Eucharist as Absolution

Commenting on Mark 14:24, Calvin writes:

Which is shed for many. By the word many he means not a part of the world only, but the whole human race; for he contrasts many with one; as if he had said, that he will not be the Redeemer of one man only, but will die in order to deliver many from the condemnation of the curse. It must at the same time be observed, however, that by the words for you, as related by Luke–Christ directly addresses the disciples, and exhorts every believer to apply to his own advantage the shedding of blood. Therefore, when we approach to the holy table, let us not only remember in general that the world has been redeemed by the blood of Christ, but let every one consider for himself that his own sins have been expiated.

Now that’s a pastoral application! The sacraments are gospel. Each of us, in particular, are called to believe that our sins have been expiated, and the Eucharist is a promise that this is true.

This all works because of Calvin’s definition of faith. For him, it includes assurance. You are sure that Christ paid for your sins. The gospel is objective. It is what you place your faith in.

In other words, it isn’t that your faith is sure in itself, that you yourself have already been regenerated or that you have “true faith”, but rather you are sure that the message is true, and that being sure just is faith.

Now Pastors, go preach this. Go show this.

Calvin and Inverting the Ordo

Calvin’s comments on John’s prologue are all really good.  Here he discusses the relationship between faith and regeneration, and it shows that he is a certainly aware of the difficulties in making any sort of an ordo.  He opts for a both/and approach:

It may be thought that the Evangelist reverses the natural order by making regeneration to precede faith, whereas, on the contrary, it is an effect of faith, and therefore ought to be placed later.
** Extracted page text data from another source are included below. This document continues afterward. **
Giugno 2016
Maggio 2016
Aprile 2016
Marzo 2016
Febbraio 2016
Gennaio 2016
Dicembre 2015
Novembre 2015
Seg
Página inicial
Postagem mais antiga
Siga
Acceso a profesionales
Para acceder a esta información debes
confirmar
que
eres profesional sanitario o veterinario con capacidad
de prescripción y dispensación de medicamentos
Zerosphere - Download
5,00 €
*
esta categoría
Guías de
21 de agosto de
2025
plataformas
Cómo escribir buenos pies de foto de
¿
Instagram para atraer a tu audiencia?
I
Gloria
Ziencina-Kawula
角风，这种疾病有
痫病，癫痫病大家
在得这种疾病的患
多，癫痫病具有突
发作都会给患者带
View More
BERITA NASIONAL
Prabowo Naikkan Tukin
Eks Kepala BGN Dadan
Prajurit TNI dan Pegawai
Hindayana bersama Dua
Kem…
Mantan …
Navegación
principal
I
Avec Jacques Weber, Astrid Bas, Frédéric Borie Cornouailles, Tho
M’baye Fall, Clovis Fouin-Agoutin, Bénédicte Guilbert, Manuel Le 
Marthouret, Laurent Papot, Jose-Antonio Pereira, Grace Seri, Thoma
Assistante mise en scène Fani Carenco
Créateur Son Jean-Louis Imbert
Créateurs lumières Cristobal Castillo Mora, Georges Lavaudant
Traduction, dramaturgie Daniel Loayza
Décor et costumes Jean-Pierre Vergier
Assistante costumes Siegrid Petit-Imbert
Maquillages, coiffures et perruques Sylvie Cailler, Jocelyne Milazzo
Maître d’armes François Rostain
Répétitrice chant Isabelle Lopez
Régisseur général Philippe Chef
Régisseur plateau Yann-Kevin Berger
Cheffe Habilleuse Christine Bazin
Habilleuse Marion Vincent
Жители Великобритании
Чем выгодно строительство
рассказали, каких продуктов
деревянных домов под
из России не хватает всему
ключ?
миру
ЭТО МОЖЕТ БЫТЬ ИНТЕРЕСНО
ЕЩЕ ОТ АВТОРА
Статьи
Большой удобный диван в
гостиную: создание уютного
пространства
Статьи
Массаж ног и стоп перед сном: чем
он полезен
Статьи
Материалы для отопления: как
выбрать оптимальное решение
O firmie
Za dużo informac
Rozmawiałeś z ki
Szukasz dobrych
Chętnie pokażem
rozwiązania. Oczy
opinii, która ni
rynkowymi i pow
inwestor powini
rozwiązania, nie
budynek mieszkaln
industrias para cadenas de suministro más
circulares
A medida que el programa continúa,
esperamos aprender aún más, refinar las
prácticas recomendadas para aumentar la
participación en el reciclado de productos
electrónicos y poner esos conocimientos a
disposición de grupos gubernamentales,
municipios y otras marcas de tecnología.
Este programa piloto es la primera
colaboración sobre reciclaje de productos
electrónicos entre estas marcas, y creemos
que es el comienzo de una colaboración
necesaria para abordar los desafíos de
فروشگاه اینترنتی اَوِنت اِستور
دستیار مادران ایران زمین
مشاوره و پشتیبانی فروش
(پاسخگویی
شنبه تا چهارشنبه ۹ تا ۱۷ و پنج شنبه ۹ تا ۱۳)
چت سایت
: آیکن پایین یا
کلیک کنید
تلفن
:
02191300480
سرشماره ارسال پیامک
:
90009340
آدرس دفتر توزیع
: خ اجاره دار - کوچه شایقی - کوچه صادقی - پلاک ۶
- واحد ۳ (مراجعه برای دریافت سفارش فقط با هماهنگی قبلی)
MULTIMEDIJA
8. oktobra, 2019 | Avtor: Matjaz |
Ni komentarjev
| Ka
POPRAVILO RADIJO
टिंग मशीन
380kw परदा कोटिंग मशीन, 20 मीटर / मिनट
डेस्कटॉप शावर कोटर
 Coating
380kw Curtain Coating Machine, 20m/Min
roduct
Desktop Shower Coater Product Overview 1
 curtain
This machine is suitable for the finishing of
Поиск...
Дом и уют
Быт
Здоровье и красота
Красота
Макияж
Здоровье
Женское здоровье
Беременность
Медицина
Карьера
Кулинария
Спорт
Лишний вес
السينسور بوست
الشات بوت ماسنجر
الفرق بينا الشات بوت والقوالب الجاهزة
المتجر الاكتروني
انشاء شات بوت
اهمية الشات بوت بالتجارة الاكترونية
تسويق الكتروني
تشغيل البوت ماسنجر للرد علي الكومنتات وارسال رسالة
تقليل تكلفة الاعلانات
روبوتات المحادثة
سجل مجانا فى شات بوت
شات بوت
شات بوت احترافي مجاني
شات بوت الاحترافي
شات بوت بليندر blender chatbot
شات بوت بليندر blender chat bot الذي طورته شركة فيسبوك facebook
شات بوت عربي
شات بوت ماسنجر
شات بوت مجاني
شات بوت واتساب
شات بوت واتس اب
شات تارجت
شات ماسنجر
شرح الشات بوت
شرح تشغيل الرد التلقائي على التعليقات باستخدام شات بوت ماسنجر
I reply, that both statements perfectly agree; because by faith we receive the incorruptible seed, (1 Peter 1:23,) by which we are born again to a new and divine life. And yet faith itself is a work of the Holy Spirit, who dwells in none but the children of God. So then, in various respects, faith is a part of our regeneration, and an entrance into the kingdom of God, that he may reckon us among his children. The illumination of our minds by the Holy Spirit belongs to our renewal, and thus faith flows from regeneration as from its source; but since it is by the same faith that we receive Christ, who sanctifies us by his Spirit, on that account it is said to be the beginning of our adoption.

On John 1: 13

We can certainly sympathize with Calvin here.  On the one hand, we wish to say that faith is an effect of regeneration, for only those who are born of God can accept the gospel offer.  But on the other hand, new life is located in the person of Christ, and thus we must lay hold of him in faith before we can be created anew.

Calvin’s answer is “Yes.”

Jesus Christ is the regeneration, and He must be apprehended by faith, yet we cannot believe until the Holy Spirit first enlightens us.